I. verb — [with obj.] 1. let (someone) have or do something[with obj. and infinitive] • the dissident was allowed to leave the country
• [with two objs]
she was allowed a higher profile.
2. [with obj. and adverbial of direction] — let (someone) enter a place or go in a particular direction • the river was patrolled and few people were allowed across.
3. declare or decide that (an event or activity) is legal or acceptable • political advertising on television is not allowed.

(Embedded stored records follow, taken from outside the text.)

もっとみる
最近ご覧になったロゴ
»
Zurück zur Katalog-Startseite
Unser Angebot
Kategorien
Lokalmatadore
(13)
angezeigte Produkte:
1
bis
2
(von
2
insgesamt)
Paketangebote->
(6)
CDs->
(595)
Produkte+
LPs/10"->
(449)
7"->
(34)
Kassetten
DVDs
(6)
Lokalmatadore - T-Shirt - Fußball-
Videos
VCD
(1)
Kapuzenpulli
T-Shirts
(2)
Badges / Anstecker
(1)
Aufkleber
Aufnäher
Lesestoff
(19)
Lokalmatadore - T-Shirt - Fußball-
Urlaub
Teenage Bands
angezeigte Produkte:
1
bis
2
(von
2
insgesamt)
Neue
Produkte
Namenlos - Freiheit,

4. give the necessary time or opportunity for • they agreed to a ceasefire to allow talks with the government
• [with obj. and infinitive]
he stopped to allow his eyes to adjust.
5. [no obj.] ( allow for) — make provision or provide scope for • the house was demolished to allow for road widening.
6. [no obj.] ( allow for) — take (something) into consideration when making plans or calculations • income rose by 11 per cent allowing for inflation.
7. provide or set aside for a particular purpose • allow an hour or so for driving.
8. [ reporting verb] — admit the truth of; concede[with clause] • he allowed that the penalty appeared too harsh for the crime
• [with direct speech]
‘Could happen,’ she allowed indifferently.
9. [with clause] —
‹dialect› be of the opinion; assert
• Lincoln allowed that he himself could never support the man.
II. phrases allow me said when making a polite request or offering help • please allow me to introduce myself
• ‘Here, allow me,’ came a woman’s voice from behind him.
III. derivatives allowedly adverb
[ sentence adverb]
• English is allowedly one of the most complete of the European languages
– origin Middle English (originally in the senses ‘commend, sanction’ and ‘assign as a right’): from Old French alouer, from Latin allaudare ‘to praise’, reinforced by medieval Latin allocare ‘to place’ (see allocate).